Con este espíritu, desde el año 1300, con la bula del Papa Bonifacio VIII, millones de peregrinos se dirigen a Roma, expresando con su peregrinación exterior el deseo de un camino interior de renovación, para que su vida cotidiana, incluso dentro de los afanes y fatigas, vuelva a estar asida y sostenida por la esperanza del Evangelio. Porque todos llevan en el corazón una sed insaciable de felicidad y de vida plena y, ante lo imprevisible del futuro, alimentan la esperanza de no sucumbir a la desconfianza, al escepticismo y a la muerte. Y Cristo, nuestra esperanza, viene al encuentro de la llama de este anhelo que habita en nosotros, invitándonos a redescubrir la alegría del encuentro con Él, que transforma y renueva la existencia. Por eso, «es evidente que la vida cristiana es un camino, que necesita también momentos fuertes para alimentar y fortalecer la esperanza, compañera insustituible que permite vislumbrar la meta: el encuentro con el Señor Jesús» (Spes non confundit, n. 5).

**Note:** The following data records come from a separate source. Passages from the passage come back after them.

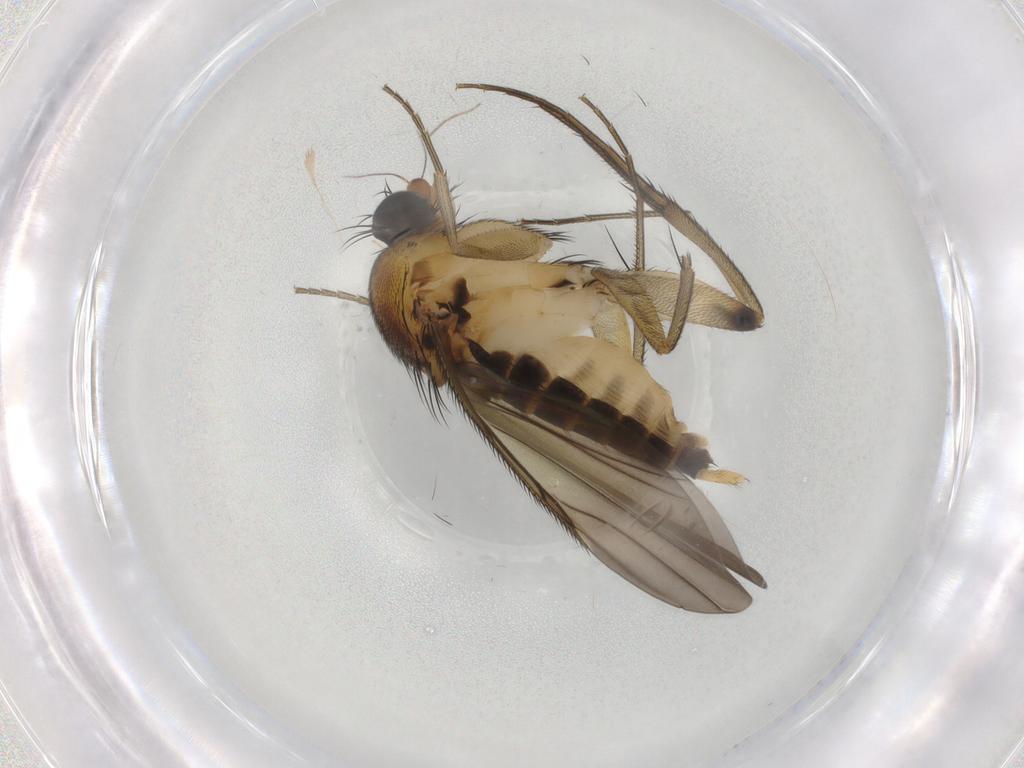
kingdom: Animalia
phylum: Arthropoda
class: Insecta
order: Diptera
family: Phoridae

Este momento fuerte está representado por el Jubileo. La Puerta Santa que se abre, en la noche de Navidad, es una invitación a hacer un pasaje, una Pascua de renovación, para entrar en esa vida nueva que nos ofrece el encuentro con Cristo. Y una vez más será la ciudad de Roma la que acoja a los numerosos peregrinos venidos de muchas partes del mundo, como sucedió en aquel lejano 1300 con el primer Jubileo de la Iglesia católica. En aquella coyuntura, muchos peregrinos llegaban del Norte y, como dice Dante Alighieri, llegando a Monte Mario, podían admirar el esplendor de la Ciudad Eterna, que tanto habían anhelado; otros, procedentes del Sur, remontaban el Tíber en pequeñas embarcaciones. El deseo de llegar a la Puerta Santa y cruzar su umbral era grande en todos. Del mismo modo, cada Jubileo ha visto los pasos de los peregrinos encontrarse con la belleza de la Ciudad de Roma.

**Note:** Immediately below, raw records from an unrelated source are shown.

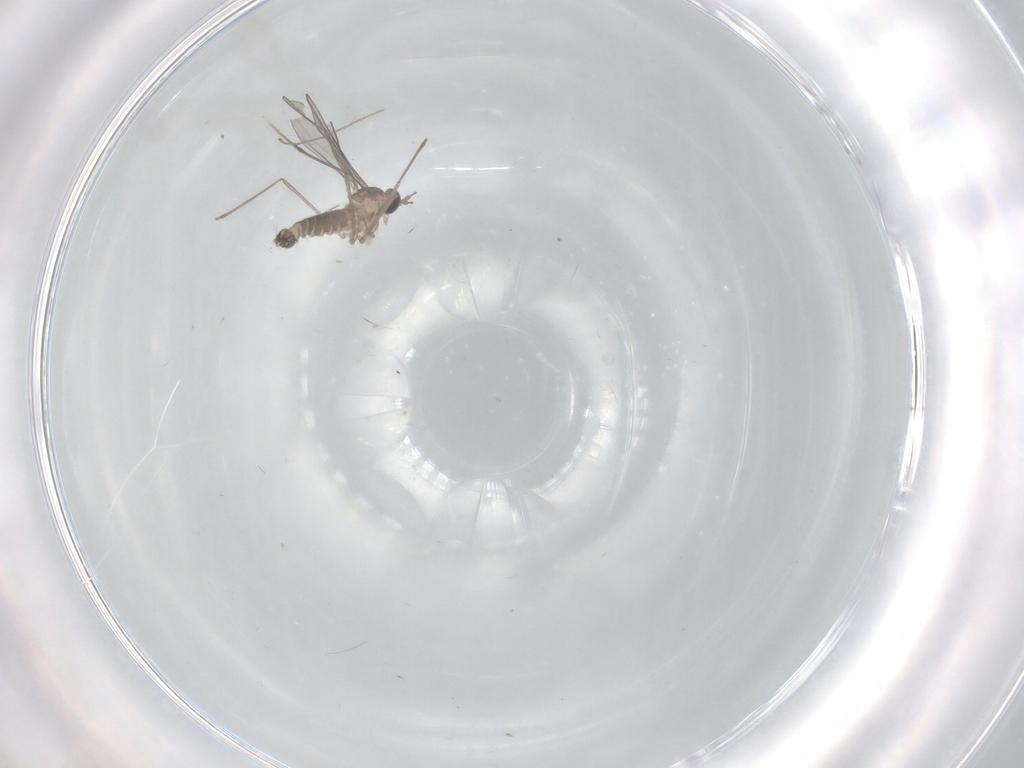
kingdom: Animalia
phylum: Arthropoda
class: Insecta
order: Diptera
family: Cecidomyiidae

Con motivo del Jubileo, grande es la movilización con medidas extraordinarias para el mejoramiento vial, la mayor funcionalidad del transporte público, la restauración de monumentos y, en general, la modernización de la ciudad; sin embargo, si bien es importante que la ciudad esté preparada desde el punto de vista del espacio urbano, no olvidemos que el Jubileo confiere a Roma una vocación especial: ser un espacio acogedor y hospitalario para todos, un laboratorio de contaminación de la diversidad y de diálogo entre las partes, un taller multicultural que reúne, como en un mosaico, los distintos colores del mundo. De este modo, puede ser una ciudad con un aliento eterno enraizado en un pasado glorioso, pero que promete construir el futuro: un futuro sin barreras, sin los muros de la discriminación y la desconfianza.
Este es el sueño que hay que cultivar: la Ciudad de Roma mostrará al mundo entero la peculiar belleza de aquella historia cristiana que la forjó y que se distingue no sólo en el esplendor del arte, sino también y, sobre todo, en la profecía de la acogida y de la fraternidad.
Que en cada corazón y a lo largo de cada calle de esta Ciudad resuene, pues, con alegría el canto: «Roma, inmortal con Mártires y Santos... no prevalecerán la fuerza ni el terror, sino que reinarán la Verdad y el Amor» (Himno Pontificio).